What came over to me is an impression that Muriel Spark, like most of us I suppose, changed over the years. She was a complex person who took brave choices in her life, but writing was her main motivation, or even her obsession. Bailey’s book is balanced between giving insights into her personal life, and into her work, showing how the two were intricately intertwined. He writes about her childhood and family life, her relationships with parents, her husband, Sidney and her son, Robin who became estranged from her after his parents divorced. He paints an objective picture of Muriel Spark which doesn’t flatter her. It seems she was rather formidable and a difficult person to get to know.

He also writes about her books, giving a synopsis of each book, stating that they resist easy definition and that her novels and short stories are different in style and genre. Some are social satire, whilst others are detective fiction, ghost stories, political parody, gothic melodrama and the roman clef. As I’ve only read two of her novels I’m now keen to read more and I’ll also seek out her short stories.

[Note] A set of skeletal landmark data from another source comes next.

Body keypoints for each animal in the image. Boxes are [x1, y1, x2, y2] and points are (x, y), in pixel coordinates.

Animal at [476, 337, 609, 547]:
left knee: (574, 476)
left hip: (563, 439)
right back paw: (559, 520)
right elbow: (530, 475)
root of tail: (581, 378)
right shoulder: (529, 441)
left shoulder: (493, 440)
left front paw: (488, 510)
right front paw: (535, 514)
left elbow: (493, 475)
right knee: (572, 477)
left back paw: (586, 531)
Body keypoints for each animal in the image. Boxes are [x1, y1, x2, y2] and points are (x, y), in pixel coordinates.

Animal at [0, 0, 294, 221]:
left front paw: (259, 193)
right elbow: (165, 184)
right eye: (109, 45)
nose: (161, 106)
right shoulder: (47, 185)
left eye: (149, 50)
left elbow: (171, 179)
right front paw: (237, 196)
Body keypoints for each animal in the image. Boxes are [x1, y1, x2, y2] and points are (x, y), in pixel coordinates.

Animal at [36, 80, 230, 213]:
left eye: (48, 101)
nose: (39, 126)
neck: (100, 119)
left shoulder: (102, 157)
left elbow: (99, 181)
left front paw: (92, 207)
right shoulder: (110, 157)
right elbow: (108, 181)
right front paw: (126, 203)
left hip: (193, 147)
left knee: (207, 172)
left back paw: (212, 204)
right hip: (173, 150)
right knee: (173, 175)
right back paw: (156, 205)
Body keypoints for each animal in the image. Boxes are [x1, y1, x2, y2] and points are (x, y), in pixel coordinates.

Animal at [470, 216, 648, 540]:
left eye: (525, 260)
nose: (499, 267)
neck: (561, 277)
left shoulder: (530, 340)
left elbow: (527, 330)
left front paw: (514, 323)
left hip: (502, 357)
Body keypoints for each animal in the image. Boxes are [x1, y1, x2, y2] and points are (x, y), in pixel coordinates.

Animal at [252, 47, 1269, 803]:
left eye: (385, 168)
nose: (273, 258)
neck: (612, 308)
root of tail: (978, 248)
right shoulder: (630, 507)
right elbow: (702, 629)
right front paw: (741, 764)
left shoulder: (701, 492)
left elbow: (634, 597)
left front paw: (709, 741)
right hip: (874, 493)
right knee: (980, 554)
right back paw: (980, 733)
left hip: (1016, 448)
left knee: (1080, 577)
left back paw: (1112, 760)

Spark’s friend Penny Jardine first met Muriel Spark in 1968 in Rome at a hairdresser’s salon. She was looking for secretarial work and handed Spark her a card bearing her credentials. Six months later she was employed to sort Spark’s library. Some years later, having become friends Jardine moved in with Spark, living in Oliveto, near Arezzo in Tuscany, where she also took care of the household as well as acting as her secretary, liaising with agents and translators, responding to requests for interviews and public appearances, and replying to fan mail on Spark’s behalf. The arrangement got people talking but Spark said that they were not lesbians although they were very fond of each other.

I wondered where the title, Like a Cat Loves a Bird came from. Bailey states that ‘cats wandered in and out of Spark’s life’. Spark was like her feline companions – ‘she came and went as she pleased. Forever on the prowl for her own kind of ‘mousing prospects’, she searched intently for freedom, intellectual stimulation, and the perfect conditions under which her writing could flourish’. The title comes from an interview in which she replied to a question about ‘the cruelty and violence she inflicted on her characters and did she hate them?’ She said ‘Oh no I love them most intensely like a cat loves a bird. You know cats do love birds; they love to fondle them’.

If you enjoy Muriel Spark’s books, I hope you’ll enjoy this book too. It’s not just a biography, but also a literary biography.

Many thanks to the author and Penguin for a review copy via NetGalley.